Wie erforscht man eigentlich ein Schwarzes Loch?
Forscher rechnen und experimentieren: Für mehr als 100 Phänomene gibt es keine andere Erklärung, es dürfte sich um Schwarze Löcher handeln.
Wenn die Fische in einem Gebirgssee einen abfallenden Bach auskundschaften wollen, kommen sie nur wieder retour, wenn sie schneller schwimmen als die Fließgeschwindigkeit des Gewässers ist. Diese wird allerdings in Richtung eines Wasserfalls immer größer, bis es für einen Fisch auf Erkundungstour einen Punkt ohne Wiederkehr gibt. Von hier aus kann er nicht mehr zurück und den anderen mitteilen, was er erlebt hat. Für den Fisch, der sich hineintreiben lässt, passiert zunächst nichts Dramatisches. Er merkt es nicht einmal – solange er nicht versucht, umzukehren, was nicht geht.
Über diese Analogie erklärt der Physiker Daniel Grumiller Kindern, was ein Schwarzes Loch ist. „Wir als weit entfernte Beobachter sind die Fi- sche im Teich, der Bach steht für das Universum, und der Punkt ohne Wiederkehr für den schnellsten Fisch entspricht der Oberfläche eines Schwarzen Lochs.“Denn in einem Schwarzen Loch verschwindet alles, auch Licht.
Im Zentrum zerreißt es uns
Ähnlich wie beim Fisch würde zunächst aber nichts Dramatisches passieren, wenn man hineinfällt. „Ist es groß genug, merkt man nicht einmal, dass man gerade hineingefallen ist“, meint Grumiller. Doch je näher man kommt – der Fisch dem Wasserfall, der Mensch dem Zentrum eines Schwarzen Lochs – desto unangenehmer wird es. „Die Gravitationseffekte sind sehr stark, das würde man nicht überleben. Es würde uns zerreißen.“
Doch wie misst man etwas, aus dem kein Licht kommt? Teleskope, mit denen man sonst ins Weltall blickt, brauchen schließlich etwas, das leuchtet.

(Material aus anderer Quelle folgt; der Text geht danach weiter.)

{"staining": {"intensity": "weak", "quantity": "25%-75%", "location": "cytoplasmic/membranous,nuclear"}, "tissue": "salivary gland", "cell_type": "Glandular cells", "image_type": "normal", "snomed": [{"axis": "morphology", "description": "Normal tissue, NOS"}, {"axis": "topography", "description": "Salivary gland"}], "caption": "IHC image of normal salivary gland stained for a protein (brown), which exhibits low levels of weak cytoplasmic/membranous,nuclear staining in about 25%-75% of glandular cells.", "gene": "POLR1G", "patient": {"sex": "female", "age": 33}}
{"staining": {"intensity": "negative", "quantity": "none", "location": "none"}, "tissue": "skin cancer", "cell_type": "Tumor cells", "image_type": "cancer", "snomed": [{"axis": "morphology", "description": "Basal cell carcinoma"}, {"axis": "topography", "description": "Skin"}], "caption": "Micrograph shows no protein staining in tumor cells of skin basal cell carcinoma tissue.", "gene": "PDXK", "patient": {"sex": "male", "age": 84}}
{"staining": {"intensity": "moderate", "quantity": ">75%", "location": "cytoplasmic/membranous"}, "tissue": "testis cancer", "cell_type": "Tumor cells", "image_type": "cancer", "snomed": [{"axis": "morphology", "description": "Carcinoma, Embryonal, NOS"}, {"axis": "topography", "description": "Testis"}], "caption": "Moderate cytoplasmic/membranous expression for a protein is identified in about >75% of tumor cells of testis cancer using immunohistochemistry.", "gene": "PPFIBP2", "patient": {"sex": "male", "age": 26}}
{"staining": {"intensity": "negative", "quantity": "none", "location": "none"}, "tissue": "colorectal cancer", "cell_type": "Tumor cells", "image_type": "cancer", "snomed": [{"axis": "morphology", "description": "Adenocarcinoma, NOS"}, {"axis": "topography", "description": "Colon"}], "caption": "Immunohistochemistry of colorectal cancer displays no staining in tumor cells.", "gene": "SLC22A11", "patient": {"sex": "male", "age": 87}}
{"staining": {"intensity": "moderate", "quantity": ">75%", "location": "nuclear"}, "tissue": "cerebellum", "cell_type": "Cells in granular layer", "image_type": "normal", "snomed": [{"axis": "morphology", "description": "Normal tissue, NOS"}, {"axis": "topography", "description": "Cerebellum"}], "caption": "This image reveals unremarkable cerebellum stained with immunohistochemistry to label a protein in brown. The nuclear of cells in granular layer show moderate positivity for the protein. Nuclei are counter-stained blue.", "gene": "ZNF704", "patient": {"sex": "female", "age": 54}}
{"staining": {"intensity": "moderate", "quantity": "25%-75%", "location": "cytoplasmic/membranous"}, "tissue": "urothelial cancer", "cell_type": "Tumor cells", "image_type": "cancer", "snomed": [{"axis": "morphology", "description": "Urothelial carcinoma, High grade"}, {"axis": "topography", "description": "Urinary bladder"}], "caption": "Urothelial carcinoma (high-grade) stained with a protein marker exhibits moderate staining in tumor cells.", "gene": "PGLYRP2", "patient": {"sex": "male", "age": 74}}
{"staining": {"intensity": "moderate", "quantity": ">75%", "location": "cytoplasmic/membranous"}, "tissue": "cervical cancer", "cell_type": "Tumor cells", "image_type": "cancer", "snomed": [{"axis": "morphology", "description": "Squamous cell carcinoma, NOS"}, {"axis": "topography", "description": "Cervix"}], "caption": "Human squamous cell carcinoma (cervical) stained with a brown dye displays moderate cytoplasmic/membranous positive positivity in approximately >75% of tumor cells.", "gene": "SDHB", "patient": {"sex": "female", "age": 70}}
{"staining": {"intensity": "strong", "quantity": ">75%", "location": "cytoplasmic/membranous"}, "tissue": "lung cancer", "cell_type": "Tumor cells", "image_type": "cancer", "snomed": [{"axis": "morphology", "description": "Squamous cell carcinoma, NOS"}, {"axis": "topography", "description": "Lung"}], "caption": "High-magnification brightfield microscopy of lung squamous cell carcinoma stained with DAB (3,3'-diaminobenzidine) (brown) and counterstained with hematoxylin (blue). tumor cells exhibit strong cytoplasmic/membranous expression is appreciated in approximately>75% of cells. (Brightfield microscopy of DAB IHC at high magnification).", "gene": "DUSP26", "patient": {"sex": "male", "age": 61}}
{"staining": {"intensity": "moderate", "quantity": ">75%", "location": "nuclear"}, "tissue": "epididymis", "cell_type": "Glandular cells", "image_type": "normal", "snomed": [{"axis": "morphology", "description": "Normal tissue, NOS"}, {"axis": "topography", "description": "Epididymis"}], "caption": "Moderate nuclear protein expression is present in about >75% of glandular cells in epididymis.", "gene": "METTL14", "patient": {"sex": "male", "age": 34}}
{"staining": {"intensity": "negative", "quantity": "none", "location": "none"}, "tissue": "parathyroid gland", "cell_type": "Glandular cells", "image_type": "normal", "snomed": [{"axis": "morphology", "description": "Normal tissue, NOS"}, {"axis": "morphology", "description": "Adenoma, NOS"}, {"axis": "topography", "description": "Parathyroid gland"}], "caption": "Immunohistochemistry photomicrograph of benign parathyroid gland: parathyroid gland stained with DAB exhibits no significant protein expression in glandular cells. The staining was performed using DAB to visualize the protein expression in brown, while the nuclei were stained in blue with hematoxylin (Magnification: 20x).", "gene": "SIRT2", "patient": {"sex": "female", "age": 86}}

Forscher nähern sich daher einerseits mittels Berechnungen und andererseits mittels Experimenten. „Ein halbes Jahrhundert lang existierten Schwarze Löcher nur in der Theorie als Konsequenz der Einsteingleichungen“, sagt Grumiller. Berechnungen einzelner Schwarzer Löcher klappen sogar mit Papier und Bleistift, kompliziertere Konstellationen simuliert man am PC. „Im Grunde ist ein Schwarzes Loch ein sehr einfaches Objekt. Um es zu beschreiben, brauche ich nur eine Handvoll Parameter.“
Mehr als 100 Phänomene halten Forscher heute für Schwarze Löcher. Der experimentelle Beweis gelingt, wenn es etwa einen sichtbaren Zwillingsstern gibt, der sich messen lässt und der Rückschlüsse auf das nicht sichtbare Schwarze Loch zulässt. Manchmal haben Schwarze Löcher aber – ähnlich wie der Saturn Ringe hat – auch eine Scheibe aus Materie. Die dort stattfindenden physikalischen Prozesse lassen die Scheibe leuchten – und das kann man messen und etwa auf die Masse rückschließen. Überschreitet diese einen bestimmten Grenzwert, sei klar, dass es sich nicht um einen Stern, sondern um ein Schwarzes Loch handeln müsse. Im Februar 2016 gaben Forscher bekannt, erstmals Gravitationswellen zweier verschmelzender Schwarzer Löcher gemessen und diese damit indirekt nachgewiesen zu haben. Eine große Stunde für die Forschung, daher sei der Nobelpreis dafür auch sehr rasch verliehen worden, so Grumiller.
Ihn interessieren in seiner Forschung die quantenmechanischen Eigenschaften Schwarzer Löcher. Die Entwicklung einer konsistenten Theorie der Quantengravitation sei „ein Heiliger Gral der Theoretischen Physik“erzählt er – und ist fasziniert von den großen, noch offenen Fragen.